- October 25, 2018
- Posted by: Dave Kurlan
- Category: Understanding the Sales Force
I had a chance to review the CSO Insights 2018 Sales Talent Study and extracted some fascinating data. I thought it might be interesting to take their data, overlay some of Objective Management Group’s (OMG) data, and see what we can take away from that.
Tick-Tock. The report reveals that open sales positions remain so for an average of nearly 4 months and 9 months pass before a new hire achieves full productivity. That’s over a year! This particular finding is a moving target and somewhat reflective of the relatively small number of proactive sales candidates and far smaller percentage of good ones. The report shows that only 22.6% of organizations believe that hiring is an organizational strength, so this recruiting performance shouldn’t surprise anyone. OMG has a finding called FIOF (Figure it out Factor) which correlates to how quickly a candidate will ramp up to speed. Candidates who come up to speed more quickly than typical sales candidates score 75 or better and only 25% of all candidates have this as a strength.

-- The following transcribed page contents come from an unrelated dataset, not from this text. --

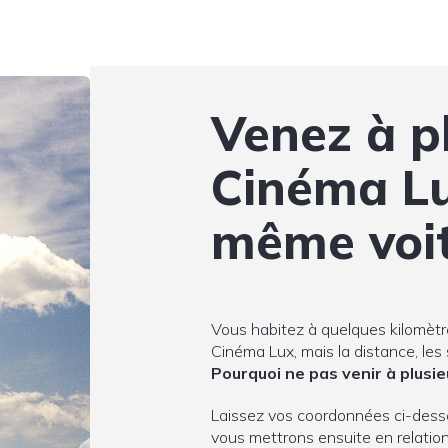
Venez à p
Cinéma Lu
même voi
Vous habitez à quelques kilomètr
Cinéma Lux, mais la distance, les
Pourquoi ne pas venir à plusi
Laissez vos coordonnées ci-dess
vous mettrons ensuite en relatio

Not Nutritional. Western diets are notorious for their inclusion of unhealthy, unnecessary, processed, fatty food instead of healthy whole foods. Similarly, companies listed sales requirements for new salespeople that were filled with unnecessary requirements (ie., business degree from a university, college degree of any kind, STEM degree, industry sales experience, emotional intelligence, etc.) instead of strong and broad capabilities in the 21 Sales Core Competencies. This suggests that companies still lack a basic understanding of what causes salespeople to succeed.
Tooling. An equal number of companies use candidate assessments as those who don’t. However, those who do use assessments have 61% quota attainment and 14.6% attrition, versus 49% quota attainment and 19.8% attrition for those who don’t use assessments. Companies that use assessments are 25% more successful at quota achievement and that data is not even for any particular assessment. Imagine how much better the results are for the companies that use OMG’s accurate and predictive sales-specific candidate assessments. Data from companies who have hired salespeople that were recommended by OMG shows an attrition rate of only 8% and quota attainment of 88%.
Put Me in Coach. Just 10% of the companies said that coaching was a strength. That jives pretty well with OMG’s data from its evaluations of more than 25,000 sales forces. Only 10% of all Sales Managers have the Sales Coaching competency as a strength but most of that group are in the top 20% of all sales managers.
Two-Step. 38% of companies reported that they have a sales process. Respondents appeared to be overly optimistic as OMG’s data shows that only 27% of companies actually have a formal, structured sales process.
Right Down the Pipe. 20% claimed that pipeline management is a strength at their company but that claim is even more optimistic than the dance above. Remember, their report is built from a survey so it’s vulnerable to optimistic misstatements. OMG’s sales force evaluation data reveals that the actual number is 8%!
In conclusion, I’m still disappointed that these numbers aren’t improving more quickly. I believe that there are several reasons for this, but my top 3 are:
- Too many sales leaders have large egos that don’t allow them to ask for or receive help, believing that they and they alone are responsible for, and capable of moving the needle
- The C Suite often delegates responsibility for change but change won’t occur until the commitment to change is demonstrated to the sales organization from those at the very top of the company
- Many companies are well intentioned about change but don’t always make the best choices and don’t always see those choices through. Exhibit #1 is CRM. My observation of CRM selection, installation, training, customization, integration, acceptance, and adoption is that it has been nothing short of an industry-wide cluster fuck. Please excuse my language.
Of course there are more reasons than these 3 but most of them, when looked at objectively, can be traced back to these three. For example, we can consider the people, coaching, training, strategy, systems, processes, expectations, accountability, motivation, culture, and more, but as soon as you seek the cause we must look to the original three reasons.
In the end, it’s not usually an unwillingness to spend money to improve sales selection, provide the right tools, hire the right sales leaders, consultants and trainers. It’s the lack of unconditional commitment to get it right.